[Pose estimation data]
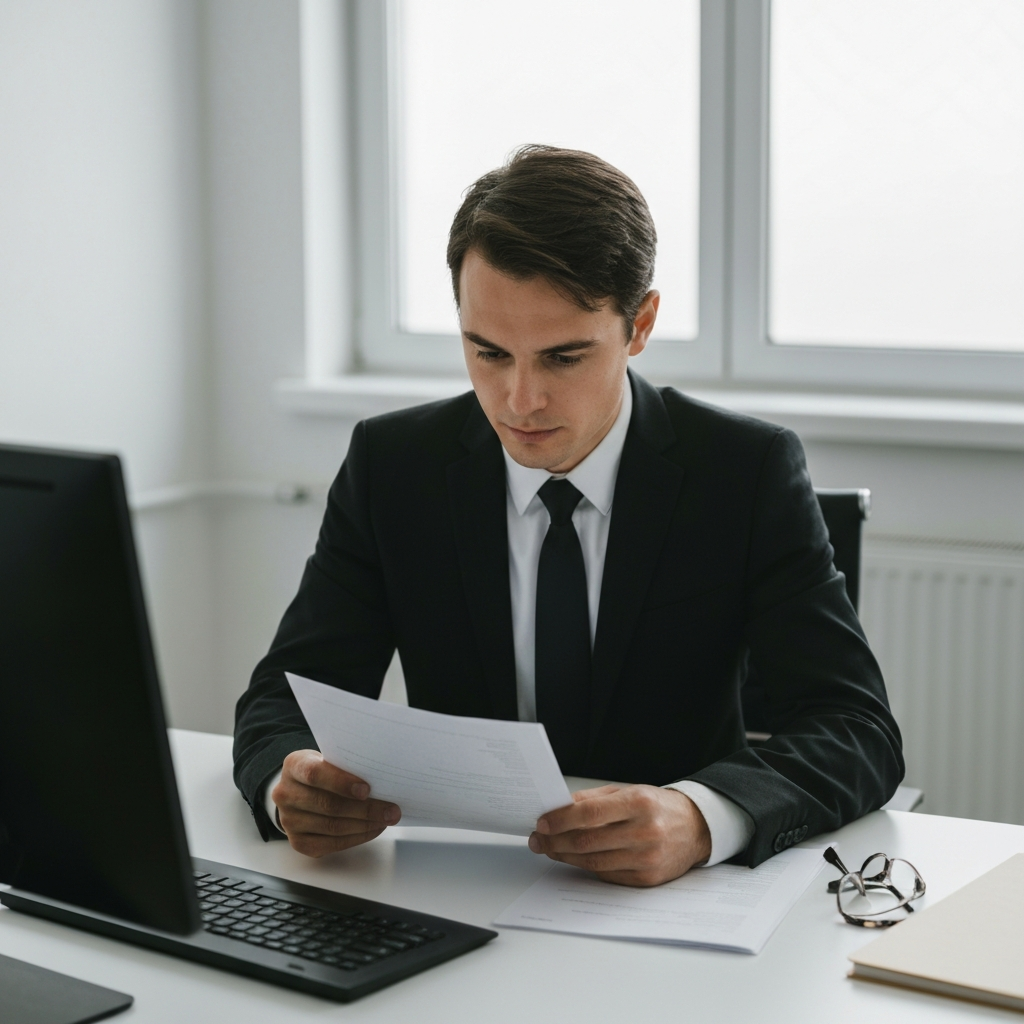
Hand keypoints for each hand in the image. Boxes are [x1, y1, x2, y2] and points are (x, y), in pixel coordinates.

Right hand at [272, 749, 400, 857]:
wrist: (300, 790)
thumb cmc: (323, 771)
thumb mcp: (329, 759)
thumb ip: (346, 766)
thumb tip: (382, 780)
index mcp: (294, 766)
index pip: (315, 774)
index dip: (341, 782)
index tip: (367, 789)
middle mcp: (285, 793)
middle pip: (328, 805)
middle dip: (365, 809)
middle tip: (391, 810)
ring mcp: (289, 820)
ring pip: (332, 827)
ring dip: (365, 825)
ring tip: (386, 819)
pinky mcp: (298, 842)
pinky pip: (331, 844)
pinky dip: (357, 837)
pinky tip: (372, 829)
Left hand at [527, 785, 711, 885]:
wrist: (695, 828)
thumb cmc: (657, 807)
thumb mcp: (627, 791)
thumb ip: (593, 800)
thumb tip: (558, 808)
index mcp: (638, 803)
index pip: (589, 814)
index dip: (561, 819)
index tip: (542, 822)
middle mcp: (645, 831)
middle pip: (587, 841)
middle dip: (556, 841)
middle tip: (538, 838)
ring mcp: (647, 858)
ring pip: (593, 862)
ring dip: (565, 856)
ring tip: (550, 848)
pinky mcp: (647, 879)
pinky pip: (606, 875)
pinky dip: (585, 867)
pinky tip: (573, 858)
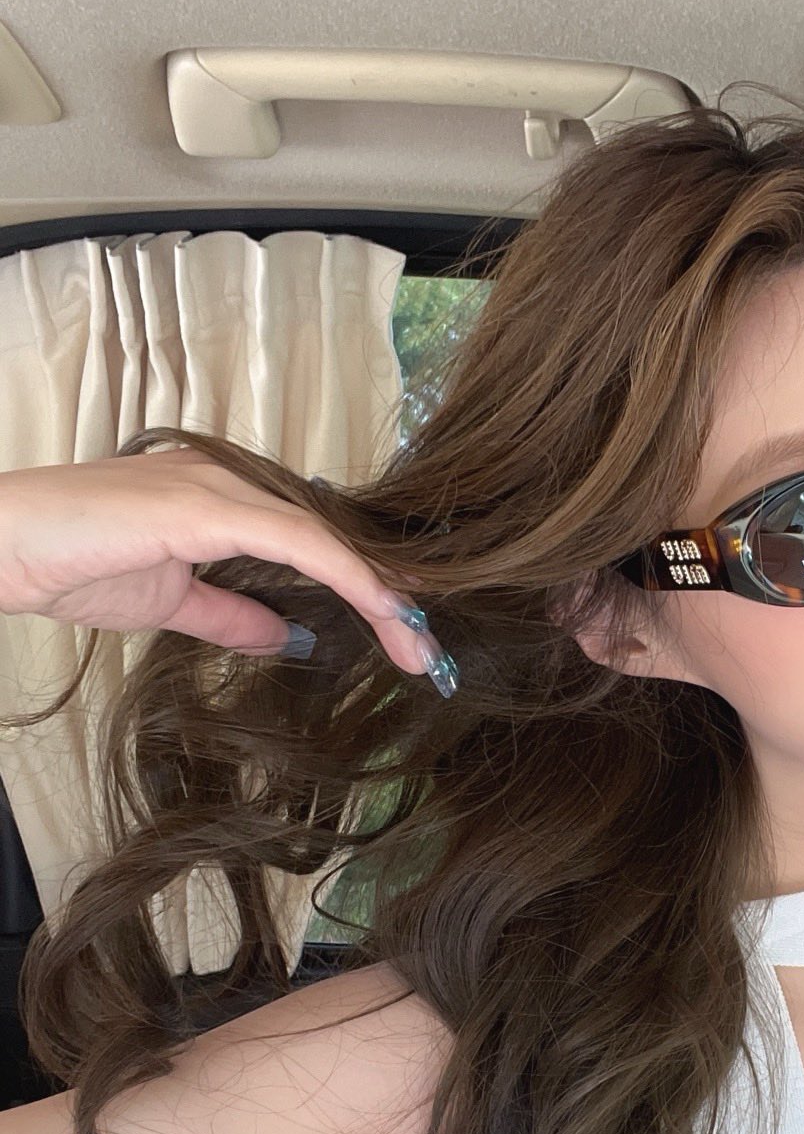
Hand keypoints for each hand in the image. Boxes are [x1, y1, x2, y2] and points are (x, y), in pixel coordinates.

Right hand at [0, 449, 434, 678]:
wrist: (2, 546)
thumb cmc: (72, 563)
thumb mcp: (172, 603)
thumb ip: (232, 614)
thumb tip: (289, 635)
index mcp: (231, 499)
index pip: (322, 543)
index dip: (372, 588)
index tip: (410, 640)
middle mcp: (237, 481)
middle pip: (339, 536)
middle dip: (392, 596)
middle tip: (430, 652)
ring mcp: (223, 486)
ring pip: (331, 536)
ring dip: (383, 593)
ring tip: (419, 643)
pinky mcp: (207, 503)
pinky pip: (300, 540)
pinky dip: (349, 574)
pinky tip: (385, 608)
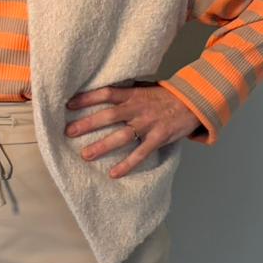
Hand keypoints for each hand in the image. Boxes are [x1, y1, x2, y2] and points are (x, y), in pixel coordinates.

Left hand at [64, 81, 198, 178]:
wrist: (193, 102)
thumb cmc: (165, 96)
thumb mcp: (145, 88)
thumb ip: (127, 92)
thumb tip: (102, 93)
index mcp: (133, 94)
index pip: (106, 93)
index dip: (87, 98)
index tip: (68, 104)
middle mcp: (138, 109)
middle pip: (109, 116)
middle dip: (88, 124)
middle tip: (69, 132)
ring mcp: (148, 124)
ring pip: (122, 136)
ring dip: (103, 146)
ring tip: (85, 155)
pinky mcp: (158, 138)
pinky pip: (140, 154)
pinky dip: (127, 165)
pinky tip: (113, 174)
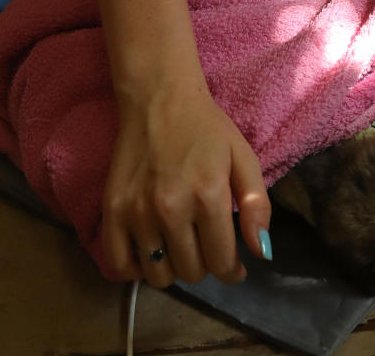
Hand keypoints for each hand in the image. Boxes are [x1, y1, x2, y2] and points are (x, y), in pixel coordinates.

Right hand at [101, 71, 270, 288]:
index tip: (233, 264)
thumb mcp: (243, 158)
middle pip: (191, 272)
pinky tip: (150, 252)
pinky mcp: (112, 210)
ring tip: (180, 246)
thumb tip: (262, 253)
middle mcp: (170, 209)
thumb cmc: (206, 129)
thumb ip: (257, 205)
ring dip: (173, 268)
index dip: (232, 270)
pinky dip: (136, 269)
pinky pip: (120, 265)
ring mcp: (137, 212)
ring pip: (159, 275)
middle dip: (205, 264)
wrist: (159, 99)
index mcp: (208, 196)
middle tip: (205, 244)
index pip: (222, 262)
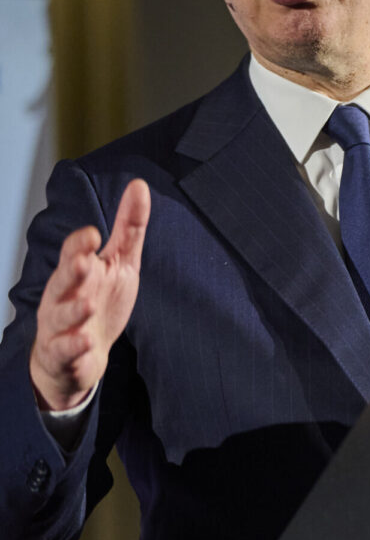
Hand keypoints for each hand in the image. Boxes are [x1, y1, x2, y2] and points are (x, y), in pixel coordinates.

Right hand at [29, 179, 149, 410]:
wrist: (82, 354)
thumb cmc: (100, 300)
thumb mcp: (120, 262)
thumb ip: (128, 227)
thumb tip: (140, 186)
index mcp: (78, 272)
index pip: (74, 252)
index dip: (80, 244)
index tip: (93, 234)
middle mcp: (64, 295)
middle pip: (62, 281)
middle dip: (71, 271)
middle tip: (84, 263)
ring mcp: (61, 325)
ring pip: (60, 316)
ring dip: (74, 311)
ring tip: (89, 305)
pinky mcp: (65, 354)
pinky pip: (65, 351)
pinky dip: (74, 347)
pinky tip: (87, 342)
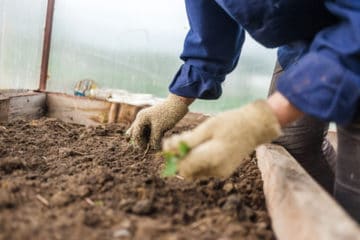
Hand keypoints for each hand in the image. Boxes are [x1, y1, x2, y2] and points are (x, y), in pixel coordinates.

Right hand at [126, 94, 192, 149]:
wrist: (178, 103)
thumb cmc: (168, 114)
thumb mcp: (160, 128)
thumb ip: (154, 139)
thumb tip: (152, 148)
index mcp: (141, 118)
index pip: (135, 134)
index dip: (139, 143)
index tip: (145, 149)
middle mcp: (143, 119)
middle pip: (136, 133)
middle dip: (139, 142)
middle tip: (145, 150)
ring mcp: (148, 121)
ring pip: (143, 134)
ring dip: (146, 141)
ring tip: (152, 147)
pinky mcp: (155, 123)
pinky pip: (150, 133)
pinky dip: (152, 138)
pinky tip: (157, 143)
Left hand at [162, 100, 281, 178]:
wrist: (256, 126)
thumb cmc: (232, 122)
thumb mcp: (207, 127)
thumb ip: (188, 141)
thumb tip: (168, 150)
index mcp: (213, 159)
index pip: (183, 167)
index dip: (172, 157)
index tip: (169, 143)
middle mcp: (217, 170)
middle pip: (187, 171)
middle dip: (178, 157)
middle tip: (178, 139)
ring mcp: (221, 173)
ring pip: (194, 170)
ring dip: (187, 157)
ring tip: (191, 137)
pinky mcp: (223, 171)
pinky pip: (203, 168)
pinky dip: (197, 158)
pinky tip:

Problem: Include the first line of the records, the line containing "thumb tip: (382, 780)", and every line between them, repeated exactly. Skip the pictures.

Task result:
Hand keypoints for each hand in the image. Boxes are [x1, y1, x2, y2] and points are (x, y), in pixel coordinates.

Right hand at [272, 749, 400, 857]:
wrist: (300, 790)
thumb cmc: (323, 771)
thumb mcp: (329, 759)
thumb ip: (346, 766)
thumb tip: (382, 780)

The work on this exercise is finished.